Bad Lieutenant: Port of Call New Orleans: Nicolas Cage Is on Crack

First things first: Nobody cares about the 1992 Bad Lieutenant, no masterpiece, which provides barely a premise for Werner Herzog's unexpectedly enjoyable, amoral comedy. Policeman Nicolas Cage hurts his back rescuing a prisoner during Hurricane Katrina; he's promoted to lieutenant for his valor, but also becomes addicted to pain pills, crack, and the predatory thrill of stealing drugs from anyone he threatens to arrest. Throw in some parking-lot sex at gunpoint, so much the better. His girlfriend (Eva Mendes) is a prostitute; he owes thousands to his bookie (Brad Dourif); why get hung up on right and wrong? Herzog certainly isn't.
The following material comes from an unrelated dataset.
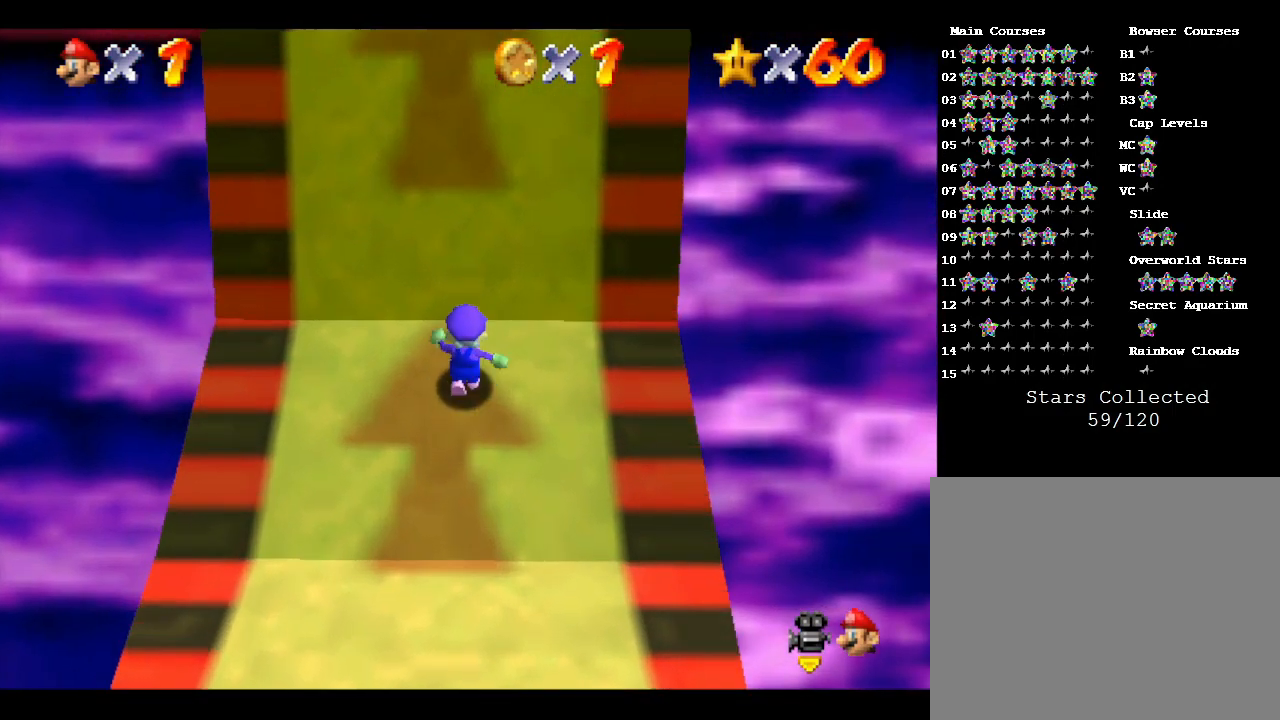
{"buttons": [], "left_stick": "up", "events": []}
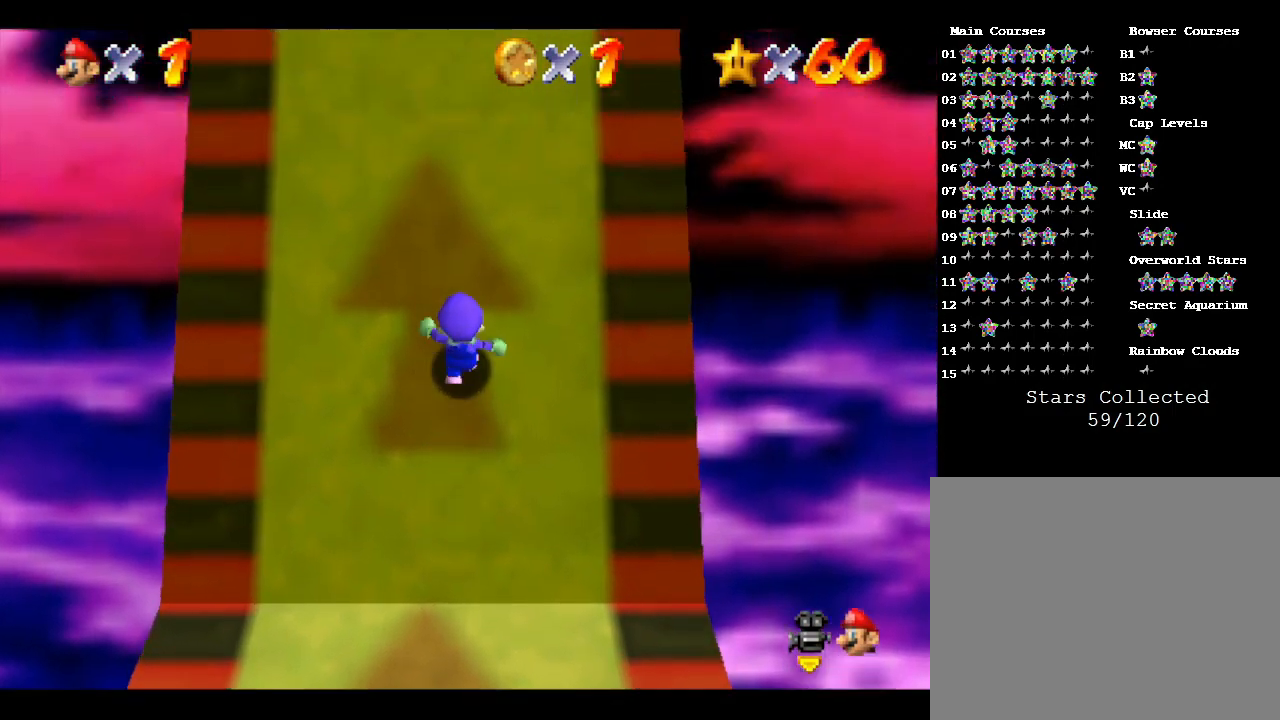
{"buttons": [], "left_stick": "up", "events": []}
His screenwriter, William J. Finkelstein, is a veteran of TV cop shows, and Herzog relates the police investigation of family massacre with unfussy economy. He rarely frames the camera wide on post-Katrina wreckage, but unexpectedly swoops up to show how a dying alligator, its guts exploded on the highway, has caused a serious wreck. The iguanas that Cage hallucinates and a final backdrop of sharks also provide spiritual links back to Grizzly Man, whose bears kill because it's their nature, and nature is "chaos, hostility, and murder," as Herzog then put it. Cage—operating short of full-gonzo mode—is of a piece with the bears and gators, happiest when he's hunting. Comedy, tragedy—there's no difference among predators; and Herzog mocks the very idea of a just ending. Chaos merely slides into remission, like hurricane weather, waiting to return.